## Task item
Reproduce, exactly and in full, only the lines below from the one containing "### Build Errors" through the one containing "- Solution: Update".

## Input records
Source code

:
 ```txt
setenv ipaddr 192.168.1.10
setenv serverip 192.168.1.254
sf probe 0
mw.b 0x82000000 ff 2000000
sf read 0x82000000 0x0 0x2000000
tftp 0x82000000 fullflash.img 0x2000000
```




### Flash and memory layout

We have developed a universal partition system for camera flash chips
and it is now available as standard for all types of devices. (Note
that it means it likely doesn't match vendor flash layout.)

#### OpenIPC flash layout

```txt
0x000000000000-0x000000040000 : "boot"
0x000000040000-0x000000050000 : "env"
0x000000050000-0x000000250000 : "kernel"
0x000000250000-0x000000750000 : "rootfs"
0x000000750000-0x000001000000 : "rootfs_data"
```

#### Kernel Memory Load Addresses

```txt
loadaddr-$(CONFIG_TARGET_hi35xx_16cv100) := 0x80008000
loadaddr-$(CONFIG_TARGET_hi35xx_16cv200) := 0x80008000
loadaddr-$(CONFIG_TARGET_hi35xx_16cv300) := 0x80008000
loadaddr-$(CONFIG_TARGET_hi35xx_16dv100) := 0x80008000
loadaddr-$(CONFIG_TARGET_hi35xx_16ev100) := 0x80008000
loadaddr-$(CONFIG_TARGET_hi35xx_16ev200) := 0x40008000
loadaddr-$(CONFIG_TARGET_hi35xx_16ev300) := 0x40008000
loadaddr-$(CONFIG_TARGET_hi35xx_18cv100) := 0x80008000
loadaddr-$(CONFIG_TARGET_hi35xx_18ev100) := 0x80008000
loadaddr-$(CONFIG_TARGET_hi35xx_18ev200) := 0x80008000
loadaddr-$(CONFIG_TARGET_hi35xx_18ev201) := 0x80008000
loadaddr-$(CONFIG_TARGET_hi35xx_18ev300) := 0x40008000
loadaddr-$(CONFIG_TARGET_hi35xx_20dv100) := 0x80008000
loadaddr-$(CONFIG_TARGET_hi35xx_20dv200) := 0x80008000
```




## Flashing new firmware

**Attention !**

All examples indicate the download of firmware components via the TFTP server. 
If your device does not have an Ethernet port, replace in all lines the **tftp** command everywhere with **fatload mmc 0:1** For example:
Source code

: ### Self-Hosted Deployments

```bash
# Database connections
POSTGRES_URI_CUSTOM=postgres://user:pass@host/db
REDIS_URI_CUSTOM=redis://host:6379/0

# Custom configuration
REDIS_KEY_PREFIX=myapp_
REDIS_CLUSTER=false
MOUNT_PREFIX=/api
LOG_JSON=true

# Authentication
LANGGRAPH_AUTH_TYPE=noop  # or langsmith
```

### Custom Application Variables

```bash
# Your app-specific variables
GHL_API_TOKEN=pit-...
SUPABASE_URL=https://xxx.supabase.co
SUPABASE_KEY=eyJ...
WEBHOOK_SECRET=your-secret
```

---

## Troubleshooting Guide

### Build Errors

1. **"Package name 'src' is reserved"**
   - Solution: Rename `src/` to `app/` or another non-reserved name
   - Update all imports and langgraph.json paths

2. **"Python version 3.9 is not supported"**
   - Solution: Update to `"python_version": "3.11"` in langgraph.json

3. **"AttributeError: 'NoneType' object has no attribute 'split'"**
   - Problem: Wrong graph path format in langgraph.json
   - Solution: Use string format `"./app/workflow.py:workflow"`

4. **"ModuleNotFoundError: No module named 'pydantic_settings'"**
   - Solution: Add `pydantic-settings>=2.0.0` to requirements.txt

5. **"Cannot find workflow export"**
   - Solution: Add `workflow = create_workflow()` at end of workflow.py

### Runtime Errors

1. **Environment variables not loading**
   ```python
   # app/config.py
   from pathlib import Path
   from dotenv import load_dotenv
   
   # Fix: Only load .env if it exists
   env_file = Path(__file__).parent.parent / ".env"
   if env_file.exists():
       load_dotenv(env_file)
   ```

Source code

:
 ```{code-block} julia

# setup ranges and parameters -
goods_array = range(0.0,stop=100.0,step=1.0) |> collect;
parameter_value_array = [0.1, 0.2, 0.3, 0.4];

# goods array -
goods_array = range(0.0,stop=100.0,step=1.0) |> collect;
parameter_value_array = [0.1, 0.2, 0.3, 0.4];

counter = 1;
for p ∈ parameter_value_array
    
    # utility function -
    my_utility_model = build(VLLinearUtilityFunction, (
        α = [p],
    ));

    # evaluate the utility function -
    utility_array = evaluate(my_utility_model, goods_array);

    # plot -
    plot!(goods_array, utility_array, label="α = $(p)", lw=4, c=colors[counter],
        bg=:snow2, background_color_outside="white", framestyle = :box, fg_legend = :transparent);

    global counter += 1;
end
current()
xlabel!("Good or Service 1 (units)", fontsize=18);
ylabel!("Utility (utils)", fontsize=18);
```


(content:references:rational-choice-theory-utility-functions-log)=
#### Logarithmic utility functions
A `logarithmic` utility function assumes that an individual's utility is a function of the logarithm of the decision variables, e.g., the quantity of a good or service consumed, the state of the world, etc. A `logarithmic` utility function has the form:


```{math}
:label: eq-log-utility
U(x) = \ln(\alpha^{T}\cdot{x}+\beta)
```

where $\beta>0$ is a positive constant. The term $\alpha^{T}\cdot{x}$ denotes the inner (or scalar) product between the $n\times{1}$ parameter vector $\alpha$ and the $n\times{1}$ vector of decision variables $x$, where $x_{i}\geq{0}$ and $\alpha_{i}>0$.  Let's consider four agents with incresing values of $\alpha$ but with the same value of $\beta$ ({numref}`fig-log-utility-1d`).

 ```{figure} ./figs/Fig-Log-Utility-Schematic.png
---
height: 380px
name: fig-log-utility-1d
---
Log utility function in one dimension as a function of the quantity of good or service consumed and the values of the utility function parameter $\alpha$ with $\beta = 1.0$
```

## Written solution
### Build Errors

1. **"Package name 'src' is reserved"**
   - Solution: Rename `src/` to `app/` or another non-reserved name
   - Update all imports and langgraph.json paths

2. **"Python version 3.9 is not supported"**
   - Solution: Update to `"python_version": "3.11"` in langgraph.json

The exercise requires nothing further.